The U.S. Environmental Protection Agency estimates that on certain days nearly
25 percent of the particulate matter in the skies above Los Angeles can be
traced to China. Some experts predict that China could one day account for a
third of all California's air pollution.
Dan Jaffe, an atmospheric scientist at the University of Washington, said he has
detected ozone, carbon monoxide, mercury and particulate matter from Asia at
monitoring sites on Mount Bachelor in Oregon and Cheeka Peak in Washington
state.
"There is some amount of the pollution in the air we breathe coming from halfway
around the world," Jaffe said. "There ultimately is no 'away.' There is no place
where you can put away your pollution anymore."
China's environmental problems are severe, and getting worse.

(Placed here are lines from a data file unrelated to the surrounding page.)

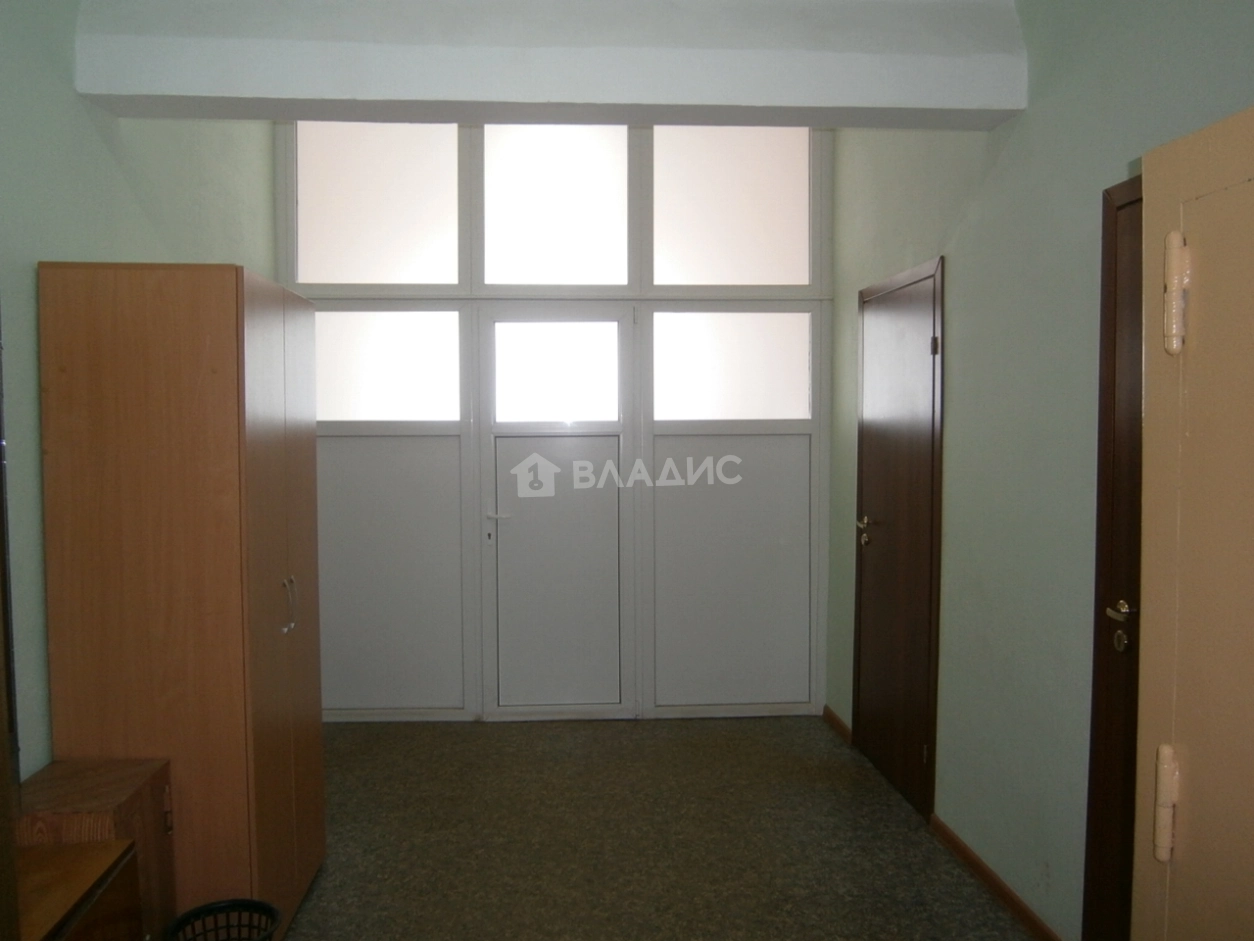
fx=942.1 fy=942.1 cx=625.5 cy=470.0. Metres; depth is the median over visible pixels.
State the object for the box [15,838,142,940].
table
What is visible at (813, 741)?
floor
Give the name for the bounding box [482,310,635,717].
glass door
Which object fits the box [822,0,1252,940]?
right wall
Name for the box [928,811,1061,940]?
baseboard
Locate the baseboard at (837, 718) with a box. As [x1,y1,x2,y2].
[821,705,852,744]
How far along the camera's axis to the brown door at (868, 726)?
3.82 m
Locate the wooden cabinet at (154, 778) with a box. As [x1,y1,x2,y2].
[12,757,175,940]
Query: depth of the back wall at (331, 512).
4.76 m
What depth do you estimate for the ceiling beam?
2.73 m
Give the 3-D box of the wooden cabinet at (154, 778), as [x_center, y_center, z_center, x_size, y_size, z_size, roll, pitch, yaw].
[-1.347,1.077,2.335,0.304,0.588,0.380,0,3,-3]
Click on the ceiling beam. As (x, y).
(842, 101)
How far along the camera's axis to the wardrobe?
2.48 m
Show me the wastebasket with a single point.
(193, 913)
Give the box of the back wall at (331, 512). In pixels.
[281,117,829,720]
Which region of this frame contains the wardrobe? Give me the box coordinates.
[35,260,325,938]
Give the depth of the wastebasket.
2.40 m
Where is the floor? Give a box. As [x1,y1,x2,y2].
[267,714,1039,940]
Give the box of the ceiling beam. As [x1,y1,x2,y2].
[72,0,1027,130]
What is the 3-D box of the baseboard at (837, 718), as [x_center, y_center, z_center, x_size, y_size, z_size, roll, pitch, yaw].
[1.024,1.225,4.552,0.015,0.077,0.492,0,3,-3]
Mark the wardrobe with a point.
(221, 494)
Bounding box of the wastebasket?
[163,898,280,940]
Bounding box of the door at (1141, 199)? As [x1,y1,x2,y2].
[1082,173,1144,938]
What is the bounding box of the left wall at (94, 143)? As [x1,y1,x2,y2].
[0,0,275,784]
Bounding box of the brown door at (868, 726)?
[852,256,944,818]
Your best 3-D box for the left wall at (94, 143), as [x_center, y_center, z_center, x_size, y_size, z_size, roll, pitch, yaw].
[-1.594,-0.232,1.805,0.153,3.303,5.728,0,3,-3]
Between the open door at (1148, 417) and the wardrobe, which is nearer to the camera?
the open door at (1148, 417)
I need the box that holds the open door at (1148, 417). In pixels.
[1129,103,1253,938]
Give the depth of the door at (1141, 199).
2.30 m

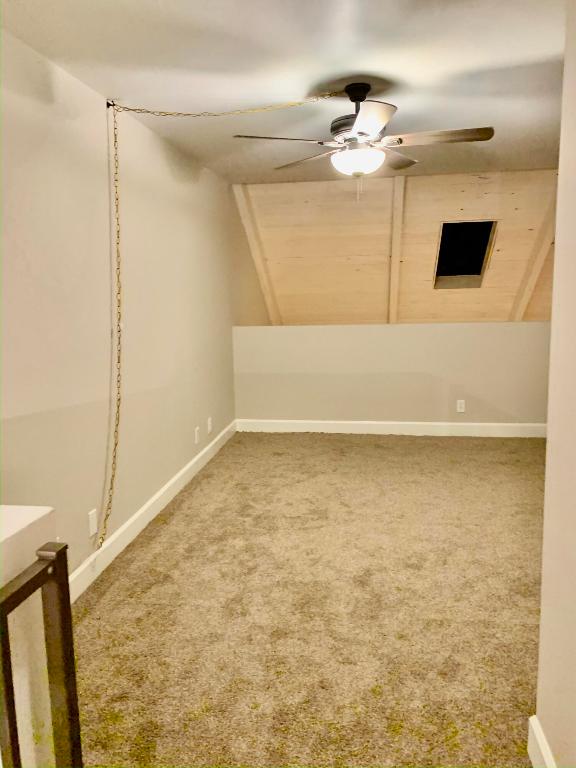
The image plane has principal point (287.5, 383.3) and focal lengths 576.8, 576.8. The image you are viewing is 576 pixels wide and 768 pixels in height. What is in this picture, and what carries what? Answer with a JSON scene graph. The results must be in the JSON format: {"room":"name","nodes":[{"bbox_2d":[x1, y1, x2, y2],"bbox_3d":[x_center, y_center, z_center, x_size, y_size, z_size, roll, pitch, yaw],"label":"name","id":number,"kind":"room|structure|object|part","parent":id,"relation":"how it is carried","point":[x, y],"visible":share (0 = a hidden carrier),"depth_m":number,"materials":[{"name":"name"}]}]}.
{"room":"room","nodes":[
{"label":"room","id":0,"kind":"room"},
{"bbox_2d":[0,505,57,767],"bbox_3d":[-0.764,0.837,0.907,0.335,0.992,1.066,0,9,8],"label":"half wall","id":1,"kind":"structure","parent":0,"point":[48,510],"depth_m":1.23,"materials":[{"name":"white paint"}]},
{"bbox_2d":[0,538,81,767],"bbox_3d":[-0.544,0.847,0.790,0.064,0.914,0.938,0,9,8],"label":"metal railing","id":2,"kind":"object","parent":1,"relation":"attached to","point":[60,550],"visible":1,"depth_m":1.16,"materials":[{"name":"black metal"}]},
{"bbox_2d":[0,27,237,579],"bbox_3d":[-0.876,0.064,3.887,0.131,3.333,9.515,0,9,8],"label":"left wall","id":3,"kind":"structure","parent":0,"point":[187,431],"depth_m":2.99,"materials":[{"name":"beige paint"}]},
{"bbox_2d":[88,509,97,535],"bbox_3d":[-0.971,0.691,2.873,0.008,0.116,0.071,0,9,8],"label":"wall socket","id":4,"kind":"object","parent":3,"relation":"attached to","point":[90,517],"visible":0.96,"depth_m":2.86,"materials":[{"name":"white plastic"}]},
{"bbox_2d":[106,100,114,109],"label":"wall hook","id":5,"kind":"object","parent":3,"relation":"attached to","point":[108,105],"visible":0.66,"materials":[{"name":"black metal"}]},
{"bbox_2d":[69,420,236,601],"bbox_3d":[-0.871,0.820,3.655,0.017,0.125,4.583,0,9,8],"label":"baseboard","id":6,"kind":"structure","parent":3,"relation":"attached to","point":[162,491],"depth_m":3.46,"materials":[{"name":"white paint"}]},
{"bbox_2d":[194,426,199,443],"bbox_3d":[-0.724,0.414,4.620,0.011,0.123,0.075,0,9,8],"label":"wall socket","id":7,"kind":"object","parent":3,"relation":"attached to","point":[197,434],"visible":0.99,"depth_m":4.60,"materials":[{"name":"white plastic"}]},
{"bbox_2d":[206,417,212,432],"bbox_3d":[-0.670,0.358,4.957,0.013,0.126,0.076,0,9,8],"label":"wall socket","id":8,"kind":"object","parent":3,"relation":"attached to","point":[209,423],"visible":0.99,"depth_m":4.94,"materials":[{"name":"white plastic"}]},
{"bbox_2d":[0,0,566,183],"bbox_3d":[0.514,-1.410,1.976,3.671,0.111,6.852,0,9,8],"label":"ceiling","id":9,"kind":"structure","parent":0,"point":[371,65],"depth_m":2.66,"materials":[{"name":"white paint"}]},
{"bbox_2d":[105,92,346,558],"bbox_3d":[-0.282,-0.299,3.156,1.452,2.366,0.502,0,9,8],"label":"chain","id":10,"kind":"object","parent":9,"relation":"hanging from","point":[117,252],"visible":0.99,"depth_m":3.10,"materials":[{"name":"gold metal"}]},
{"bbox_2d":[233,81,493,196],"bbox_3d":[0.395,-1.212,2.939,1.240,0.571,1.234,0,9,8],"label":"ceiling fan","id":11,"kind":"object","parent":9,"relation":"hanging from","point":[366,86],"visible":0.99,"depth_m":2.86,"materials":[{"name":"metal"}]},
{"bbox_3d":[-0.047,-1.202,2.855,0.449,0.040,0.297,0,9,8],"label":"blade","id":12,"kind":"part","parent":11,"relation":"part of","materials":[{"name":"brown wood"}]},
{"bbox_3d":[0.104,-1.229,3.182,0.254,0.041,0.522,-10,12,-43],"label":"blade","id":13,"kind":"part","parent":11,"relation":"part of","materials":[{"name":"brown wood"}]},
{"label":"motor housing","id":14,"kind":"part","parent":11,"relation":"part of","materials":[{"name":"metal"}]},
{"bbox_3d":[0.340,-1.121,2.479,0.278,0.041,0.458,0,9,8],"label":"blade","id":15,"kind":"part","parent":11,"relation":"part of","materials":[{"name":"brown wood"}]},
{"bbox_3d":[0.571,-1.252,3.198,0.285,0.043,0.480,0,9,8],"label":"blade","id":16,"kind":"part","parent":11,"relation":"part of","materials":[{"name":"wood"}]},
{"bbox_3d":[0.745,-1.194,2.808,0.527,0.041,0.250,0,9,8],"label":"blade","id":17,"kind":"part","parent":11,"relation":"part of","materials":[{"name":"wood"}]},
{"bbox_2d":[68,430,546,765],"bbox_3d":[0.760,1.060,2.522,4.244,0.100,7.634,0,9,8],"label":"carpet floor","id":18,"kind":"structure","parent":0,"point":[163,533],"depth_m":2.56,"materials":[{"name":"beige carpet"}]},
{"bbox_2d":[232,320,550,426],"bbox_3d":[1.256,-0.038,5.625,3.679,1.109,0.128,0,9,8],"label":"half wall","id":19,"kind":"structure","parent":0,"point":[361,331],"depth_m":5.58,"materials":[{"name":"beige paint"}]},
{"bbox_2d":[234,418,545,437],"bbox_3d":[1.151,0.436,5.634,3.376,0.124,0.018,0,9,8],"label":"baseboard","id":20,"kind":"structure","parent":19,"relation":"attached to","point":[352,426],"depth_m":5.64,"materials":[{"name":"white paint"}]},
{"bbox_2d":[456,399,464,412],"bbox_3d":[1.670,0.217,5.571,0.073,0.125,0.010,0,9,8],"label":"wall socket","id":21,"kind":"object","parent":19,"relation":"attached to","point":[462,405],"visible":0.99,"depth_m":5.57,"materials":[{"name":"white plastic"}]},
{"bbox_2d":[234,169,557,326],"bbox_3d":[1.854,-1.362,6.795,4.596,1.798,2.689,0,9,8],"label":"sloped ceiling","id":22,"kind":"structure","parent":0,"point":[485,184],"depth_m":6.24,"materials":[{"name":"beige wood"}]},
{"bbox_2d":[233,183,281,327],"bbox_3d":[-0.284,-1.249,6.933,0.098,1.875,2.643,0,9,8],"label":"wooden beam","id":23,"kind":"structure","parent":22,"relation":"attached to","point":[241,200],"depth_m":6.36,"materials":[{"name":"beige wood"}]},
{"bbox_2d":[387,176,406,324],"bbox_3d":[1.167,-1.273,6.304,0.102,1.544,2.167,0,9,8],"label":"ceiling beam","id":24,"kind":"structure","parent":22,"relation":"attached to","point":[394,254],"depth_m":6.09,"materials":[{"name":"beige wood"}]},
{"bbox_2d":[434,220,497,287],"bbox_3d":[1.935,-1.442,6.353,0.621,0.716,0.801,0,9,8],"label":"skylight","id":25,"kind":"object","parent":22,"relation":"in","point":[477,271],"visible":0.8,"depth_m":6.49,"materials":[{"name":"black"}]},
{"bbox_2d":[510,179,558,320],"bbox_3d":[2.654,-1.279,6.291,0.089,1.578,2.662,0,9,8],"label":"wooden beam","id":26,"kind":"structure","parent":22,"relation":"attached to","point":[524,297],"depth_m":6.09,"materials":[{"name":"beige wood"}]},
{"bbox_2d":[534,0,575,765],"bbox_3d":[0.631,0.125,0.362,0.149,2.421,2.753,0,9,8],"label":"right wall","id":27,"kind":"structure","parent":0,"point":[560,179],"depth_m":1.53,"materials":[{"name":"beige paint"}]},
{"bbox_2d":[527,715,555,767],"bbox_3d":[0.557,1.270,0.496,0.017,0.127,2.637,0,9,8],"label":"baseboard","id":28,"kind":"structure","parent":27,"relation":"attached to","point":[530,718],"depth_m":1.68,"materials":[{"name":"white paint"}]}
]}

Nearly 30 years of
relentless industrial expansion has fouled the country's rivers, lakes, forests,
farmland and skies.
The World Bank estimates that 16 of the world's 20 most polluted cities are in
China, and air pollution is blamed for about 400,000 premature deaths there each
year.
Coal-fired power plants supply two-thirds of China's energy and are its biggest
source of air pollution. Already the world's largest producer and consumer of
coal, China, on average, builds a new coal-fired power plant every week.
Meanwhile, car ownership is soaring as the country's economy grows about 10
percent a year, contributing carbon dioxide and other greenhouse gases linked to
global warming.
If current trends continue, China will surpass the United States as the world's
largest emitter of greenhouse gases in the next decade, said Barbara Finamore,
who heads the Natural Resources Defense Council's China Clean Energy program,
which is helping the country boost its energy efficiency.
"China's staggering economic growth is an environmental time bomb that, unless
defused, threatens to convulse the entire planet, regardless of progress in all
other nations," Finamore said.
Even Chinese environmental officials warn that pollution levels could quadruple
during the next 15 years if the country does not curb energy use and emissions.
Beijing plans to spend $162 billion on environmental cleanup during the next
five years, but the scale of the country's pollution problems is immense.